Research Engineer – Machine Learning Systems
Granica · San Francisco Bay Area · 3 wk ago
On-siteEngineeringFull-time
What You'll Work On
- Build scalable training, evaluation, and inference pipelines for machine learning systems.
- Implement and optimize algorithms for structured and tabular data.
- Develop benchmarks, datasets, and evaluation frameworks for new research ideas.
- Improve training efficiency, memory usage, and inference performance.
- Prototype new ML systems and rapidly validate research ideas.
- Collaborate closely with Prof. Andrea Montanari and Granica's research team to translate research into production systems.
What We're Looking For
- BS, MS, or PhD in Computer Science, Machine Learning, Mathematics, or a related field.
- Strong software engineering and machine learning fundamentals.
- Experience building production ML systems or ML infrastructure.
- Hands-on experience with PyTorch or JAX.
- Strong programming skills in Python.
- Experience developing evaluation frameworks, ML pipelines, or distributed systems.
- Able to translate research ideas into reliable, production-quality software.

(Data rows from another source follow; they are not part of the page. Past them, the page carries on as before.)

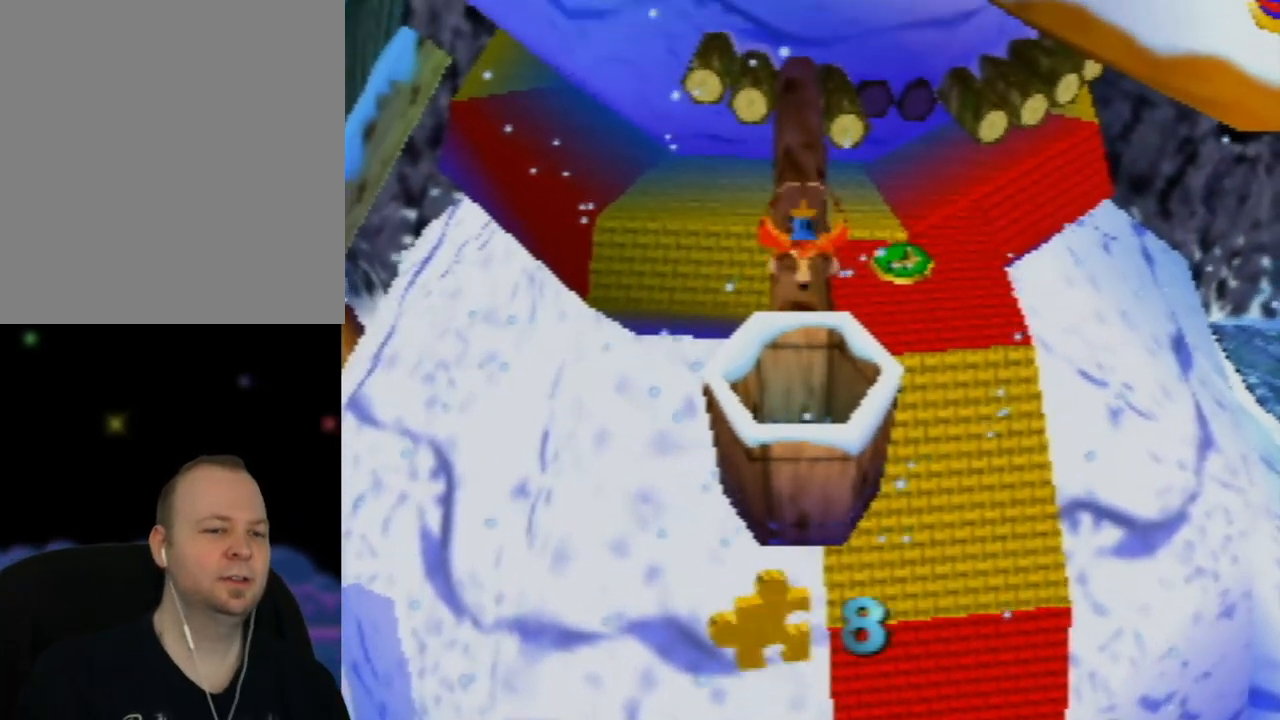
{"buttons": [], "left_stick": "center", "events": [[150, "A", "up"], [167, "left_stick", "center"], [200, "Z", "up"], [367, "START", "down"], [500, "START", "up"]]}
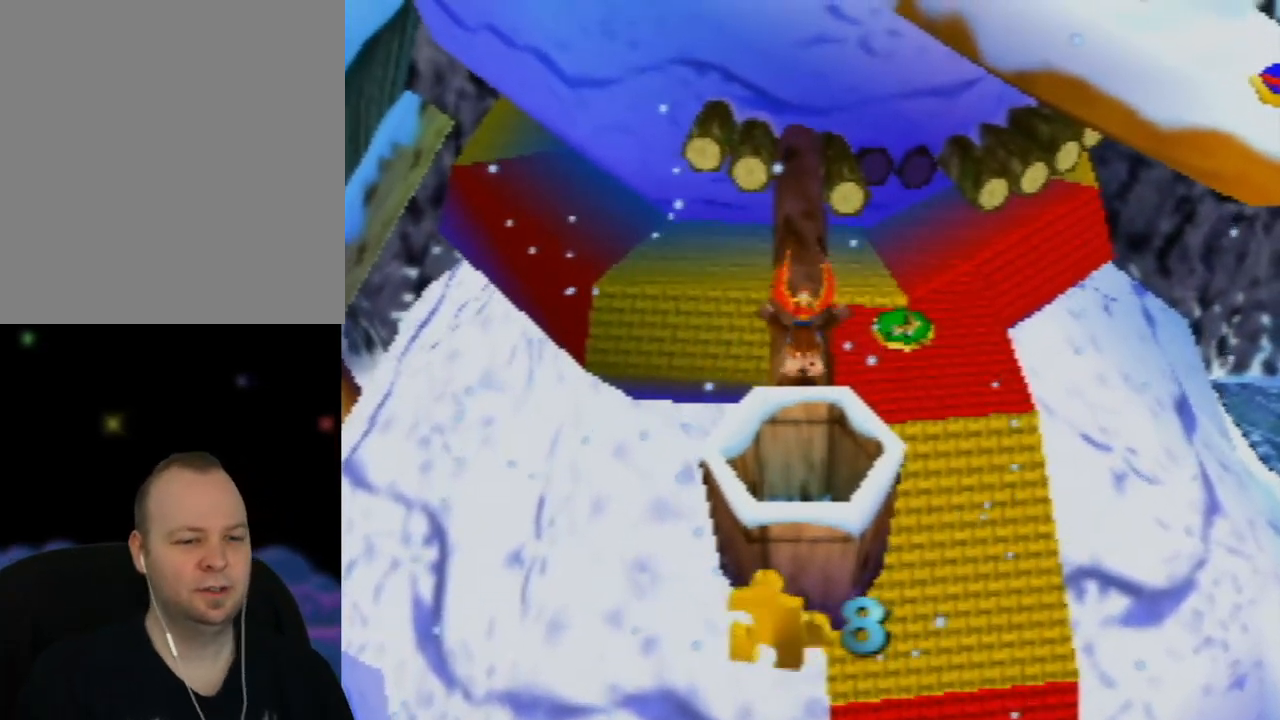
{"buttons": [], "left_stick": "center", "events": []}
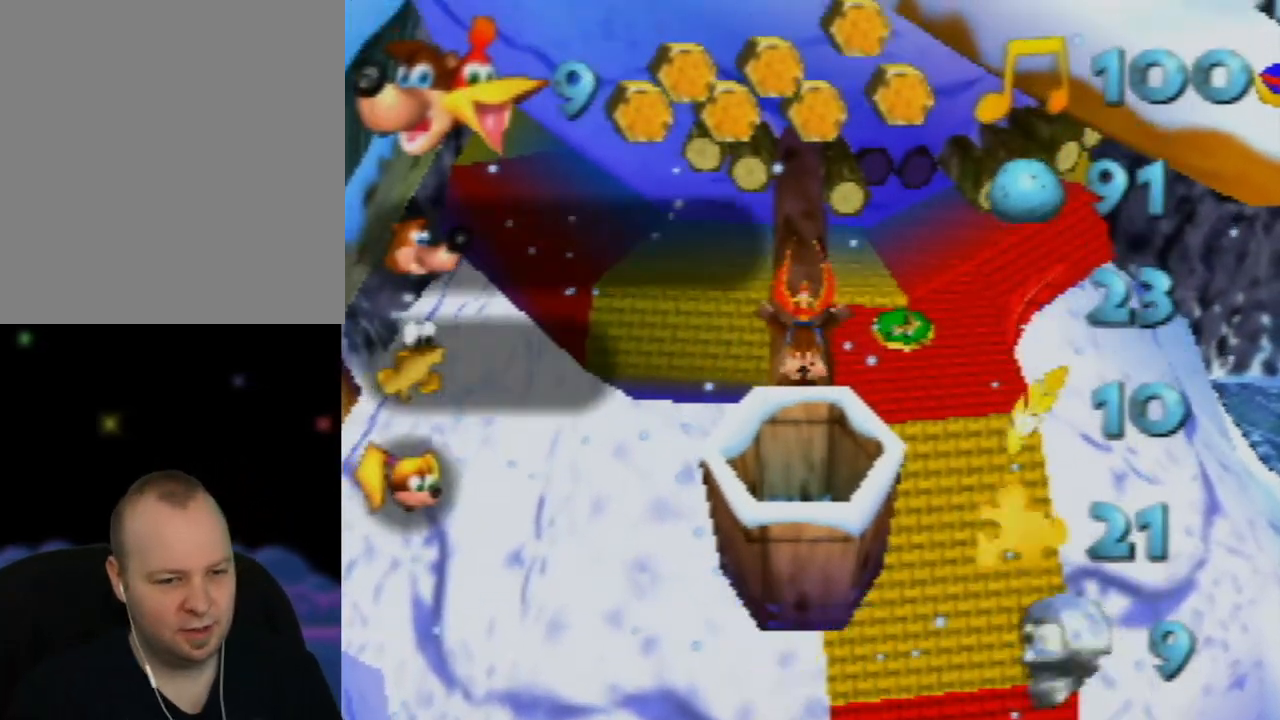
{"buttons": [], "left_stick": "center", "events": []}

- Experience with representation learning, structured or tabular data, probabilistic modeling, distributed training, or ML systems optimization is particularly relevant.
- Bonus: Experience working closely with research teams, experience optimizing training or inference at scale, experience with CUDA, C++, or Rust, contributions to open-source ML systems, publications or research experience in machine learning.
Compensation & Benefits
- Competitive salary, meaningful equity, and performance bonus for top performers.
- 401(k) with company match, comprehensive health coverage, and unlimited PTO.
- Daily catered meals in our Mountain View office.
- Support for research, publication, and conference participation.